A benchmark dataset compares the performance of five laser scanning systems and a low-cost action camera for tree detection in a mixed temperate forest. The data was collected by ENVIDAT and published via NASA's Earthdata platform in 2023. It evaluates devices across three forest plots with varying tree and understorey vegetation density.
Use Cases
- Benchmarking tree detection algorithms based on data from terrestrial, handheld, and drone-based LiDAR.
- Comparing diameter at breast height (DBH) extraction accuracy between different sensor systems.
- Evaluating the performance of low-cost Structure from Motion (SfM) photogrammetry against LiDAR for forest inventory.

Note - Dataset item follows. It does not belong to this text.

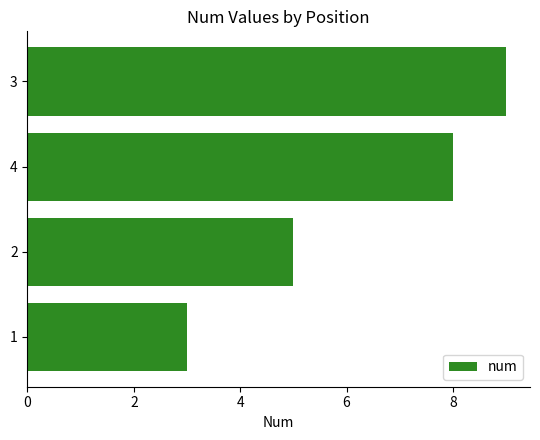

What is the change in value from 4 to 1?

-5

- Studying the impact of vegetation density on close-range remote sensing accuracy.
Strengths
- Benchmark includes data from five distinct laser scanning systems and a low-cost photogrammetry setup.
- Data collection covers three plots with a steep gradient in tree and understorey vegetation density.
- Explicitly designed to evaluate both efficiency and accuracy of close-range remote sensing methods.
Limitations
- Description metadata is limited; actual data quality requires manual inspection after download.
- Column-level documentation is absent; field semantics must be inferred after download.
- Row count and file formats are unknown, which may limit suitability assessment.
Provenance
- Source
- ENVIDAT via NASA Earthdata
- Collection Method
- Data collected using two terrestrial laser scanners (TLS), one handheld mobile scanner (PLS), two drone-based laser scanners (UAVLS), and a GoPro camera with Structure from Motion.
- Freshness
- Last updated 2023-01-01 00:00:00; freshness should be verified.
- Geography
- Ramerenwald, a mixed temperate forest (specific location not provided).